>> I think we have very different definitions on what a feature is. You can use ...

>> I think we have very different definitions on what a feature is. You can use these activations as features in a model.

Let me backtrack a bit, to where I phrased the issue thusly:

Say, if you train a machine learning classifier C1 to recognise class Y1 from features F1,...,Fn, you can't then take the model of Y1 built by C1 and give it to a different classifier, C2, as a feature in a new feature vector Fn+1,...,Fn+k to learn a different class, Y2.

When you train a statistical machine learning classifier - let's take a simple linear model as an example, for simplicity; what you get in the output is a vector of numbers- parameters to a function. That's your model.

You can't use this vector of numbers as a feature. It is not the value of any one attribute - it's a set of parameters. So you can't just add it to your existing features, because your features are the values of attributes and the model is a set of parameters meant to be combined with those attributes.

What you can do is take your newly trained model and label the instances you have so far with the class labels the model can assign to them. Now, that's a pipeline alright. For instance, if you had a linear model with features "height" and "weight" and learned to label instances with "1" for male and "-1" for female, you could then go through your data, label every instance with a "1" or "-1" and then train again to learn a model of "age". At that point you have a new feature that is not the concept you learned in a previous session, but only a subset of that concept. Now you can try to learn a new concept from this new set of features, but the original concept ("sex") may or may not be part of it. It may turn out that "sex" is not necessary for learning "age" (it's redundant); or, it may be necessary, but in that case you have to learn the concept of "sex" all over again as part of learning "age".

By contrast, the class of algorithms I study, Inductive Logic Programming algorithms, can add the models they learn to their features (features are called "background knowledge" in ILP) and go on learning. For instance, such an algorithm can learn "parent" from examples of "father" and "mother", then "grandfather" from the original examples of "father" and the learned concept "parent" and "grandmother" from "mother" and "parent", then "grandparent" from "grandfather" and "grandmother" etc. Every time the new concept learned can be added to the learning algorithm's store of background knowledge, as it is- you don't need to go through the data and label it. That's because the representation of "data" and "concept" is the same, so you can interchange them at will.

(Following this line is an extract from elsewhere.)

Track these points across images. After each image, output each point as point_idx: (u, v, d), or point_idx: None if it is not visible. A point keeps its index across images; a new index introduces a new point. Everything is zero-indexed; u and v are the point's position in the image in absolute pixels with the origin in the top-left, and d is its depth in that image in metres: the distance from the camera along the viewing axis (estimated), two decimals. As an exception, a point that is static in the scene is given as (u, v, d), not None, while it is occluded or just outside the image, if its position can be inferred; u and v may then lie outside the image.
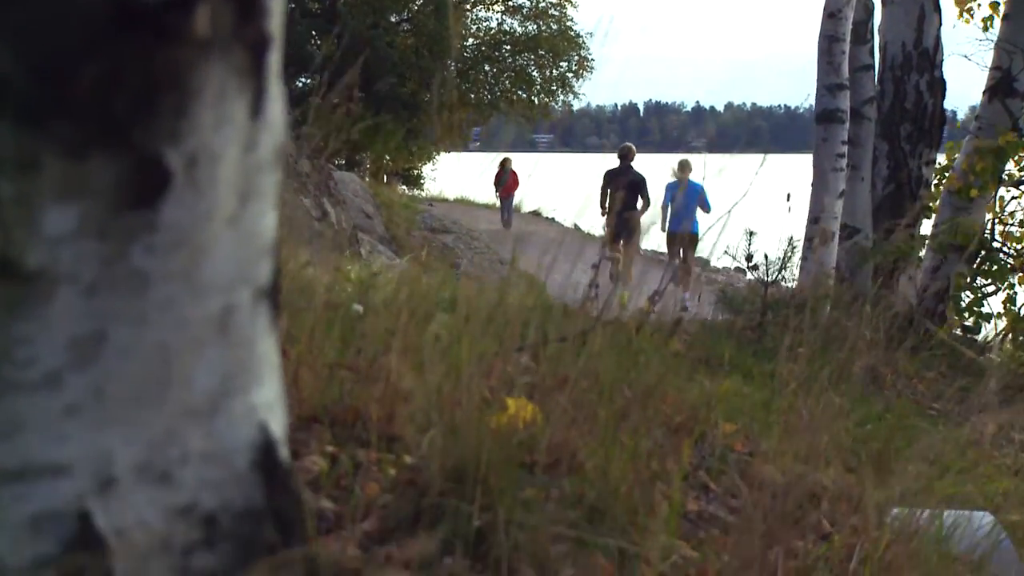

Say, your background knowledge on "father" and "mother" might look like this:

  father(Earendil, Tuor)
  mother(Earendil, Idril)

From that you can learn "parent" that might look something like this:

  parent(A,B) :- father(A,B).
  parent(A,B) :- mother(A,B).

Now, you can add "parent" to your background knowledge, like this:

  father(Earendil, Tuor)
  mother(Earendil, Idril)
  parent(A,B) :- father(A,B).
  parent(A,B) :- mother(A,B).

From that you can learn "grandfather" and "grandmother" and add them to your background knowledge:

  father(Earendil, Tuor)
  mother(Earendil, Idril)
  parent(A,B) :- father(A,B).
  parent(A,B) :- mother(A,B).
  grandfather(A,B) :- father(A,C), parent(C,B).
  grandmother(A,B) :- mother(A,C), parent(C,B).

And then learn "grandparent" from that:

  father(Earendil, Tuor)
  mother(Earendil, Idril)
  parent(A,B) :- father(A,B).
  parent(A,B) :- mother(A,B).
  grandfather(A,B) :- father(A,C), parent(C,B).
  grandmother(A,B) :- mother(A,C), parent(C,B).
  grandparent(A,B) :- grandfather(A,B).
  grandparent(A,B) :- grandmother(A,B).

And so on.

That is what I mean by "composition"- building up knowledge by adding new concepts to your representation of the world.